HOW TO COMPLETE THIS TASK: The answer is to be an exact copy of the lines below running from the line with "Figure 7. Patterns" down to the line with "Figure 11: Expected", both ends included, and nothing more.

RECORDS PROVIDED:
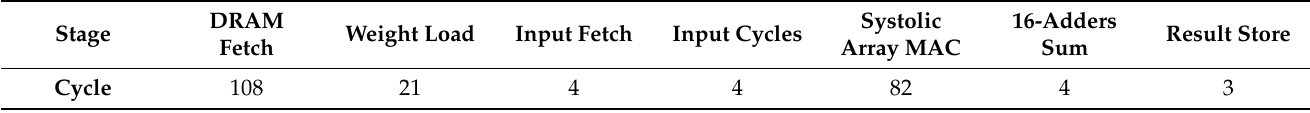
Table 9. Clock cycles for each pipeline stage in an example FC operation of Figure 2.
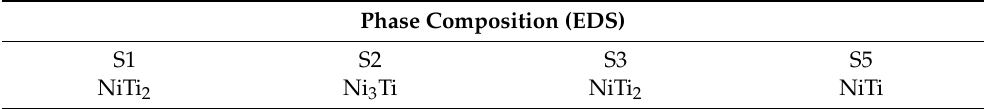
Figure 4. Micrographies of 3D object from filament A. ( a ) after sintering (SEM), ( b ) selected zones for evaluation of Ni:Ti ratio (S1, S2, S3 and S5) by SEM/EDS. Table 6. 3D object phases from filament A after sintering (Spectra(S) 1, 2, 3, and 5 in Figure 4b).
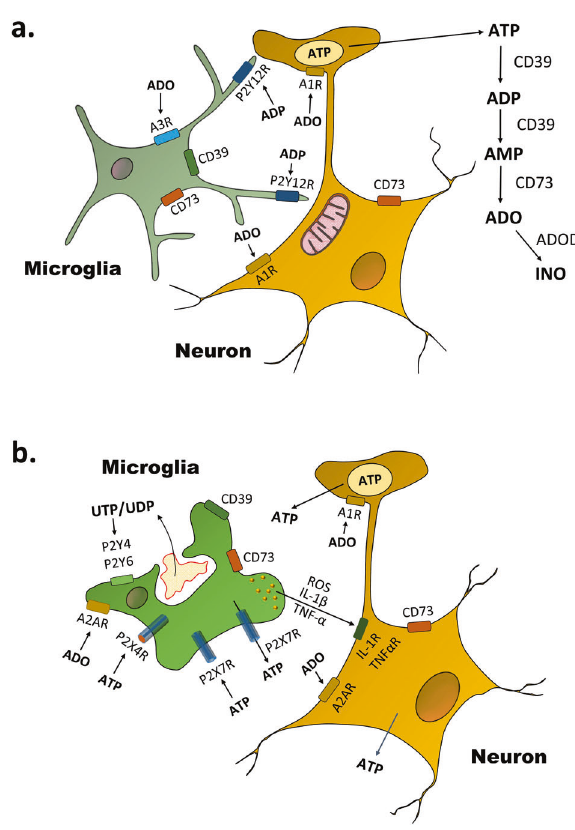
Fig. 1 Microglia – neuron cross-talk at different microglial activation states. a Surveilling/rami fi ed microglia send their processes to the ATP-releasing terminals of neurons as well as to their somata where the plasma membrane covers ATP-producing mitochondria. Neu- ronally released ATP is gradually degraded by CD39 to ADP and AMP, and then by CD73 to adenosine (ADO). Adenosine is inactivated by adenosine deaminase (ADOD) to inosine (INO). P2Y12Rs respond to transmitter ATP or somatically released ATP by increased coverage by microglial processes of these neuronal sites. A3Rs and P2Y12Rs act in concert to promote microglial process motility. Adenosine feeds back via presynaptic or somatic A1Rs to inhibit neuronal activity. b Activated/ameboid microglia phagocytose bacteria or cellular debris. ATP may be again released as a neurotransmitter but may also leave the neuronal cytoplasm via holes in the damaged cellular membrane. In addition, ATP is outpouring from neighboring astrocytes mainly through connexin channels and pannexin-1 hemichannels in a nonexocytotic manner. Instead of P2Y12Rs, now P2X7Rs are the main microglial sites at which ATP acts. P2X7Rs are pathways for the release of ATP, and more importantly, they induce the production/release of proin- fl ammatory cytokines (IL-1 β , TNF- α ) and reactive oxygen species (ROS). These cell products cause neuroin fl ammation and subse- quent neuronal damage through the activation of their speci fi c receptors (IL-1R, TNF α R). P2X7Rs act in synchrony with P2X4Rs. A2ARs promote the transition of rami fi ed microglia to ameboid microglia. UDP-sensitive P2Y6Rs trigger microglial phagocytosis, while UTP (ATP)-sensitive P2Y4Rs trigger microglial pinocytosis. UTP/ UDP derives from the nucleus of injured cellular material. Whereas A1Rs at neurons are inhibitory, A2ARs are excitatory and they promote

--

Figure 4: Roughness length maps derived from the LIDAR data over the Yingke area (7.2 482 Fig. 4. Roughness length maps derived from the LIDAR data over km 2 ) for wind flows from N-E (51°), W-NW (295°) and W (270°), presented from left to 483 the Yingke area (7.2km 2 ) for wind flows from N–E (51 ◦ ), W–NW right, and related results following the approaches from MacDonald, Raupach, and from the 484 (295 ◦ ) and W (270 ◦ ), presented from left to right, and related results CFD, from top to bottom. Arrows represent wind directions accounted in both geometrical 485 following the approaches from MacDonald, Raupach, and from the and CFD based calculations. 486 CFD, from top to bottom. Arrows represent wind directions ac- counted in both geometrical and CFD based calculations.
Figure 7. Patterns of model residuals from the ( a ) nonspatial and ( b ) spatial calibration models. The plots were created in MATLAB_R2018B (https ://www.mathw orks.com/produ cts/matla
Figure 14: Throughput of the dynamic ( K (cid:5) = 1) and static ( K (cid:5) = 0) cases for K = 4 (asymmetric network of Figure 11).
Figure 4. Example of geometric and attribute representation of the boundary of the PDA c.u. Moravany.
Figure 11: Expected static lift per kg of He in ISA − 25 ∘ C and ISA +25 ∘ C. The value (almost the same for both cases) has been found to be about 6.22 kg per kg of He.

==

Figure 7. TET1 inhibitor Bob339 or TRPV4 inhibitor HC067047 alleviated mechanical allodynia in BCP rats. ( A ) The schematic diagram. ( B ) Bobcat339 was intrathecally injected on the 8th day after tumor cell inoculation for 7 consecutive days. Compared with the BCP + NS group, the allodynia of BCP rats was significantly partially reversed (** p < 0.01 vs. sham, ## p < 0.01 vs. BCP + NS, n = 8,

RESPONSE BELOW:
Figure 7. Patterns of model residuals from the ( a ) nonspatial and ( b ) spatial calibration models. The plots were created in MATLAB_R2018B (https ://www.mathw orks.com/produ cts/matla
Figure 14: Throughput of the dynamic ( K (cid:5) = 1) and static ( K (cid:5) = 0) cases for K = 4 (asymmetric network of Figure 11).
Figure 4. Example of geometric and attribute representation of the boundary of the PDA c.u. Moravany.
Figure 11: Expected static lift per kg of He in ISA − 25 ∘ C and ISA +25 ∘ C. The value (almost the same for both cases) has been found to be about 6.22 kg per kg of He.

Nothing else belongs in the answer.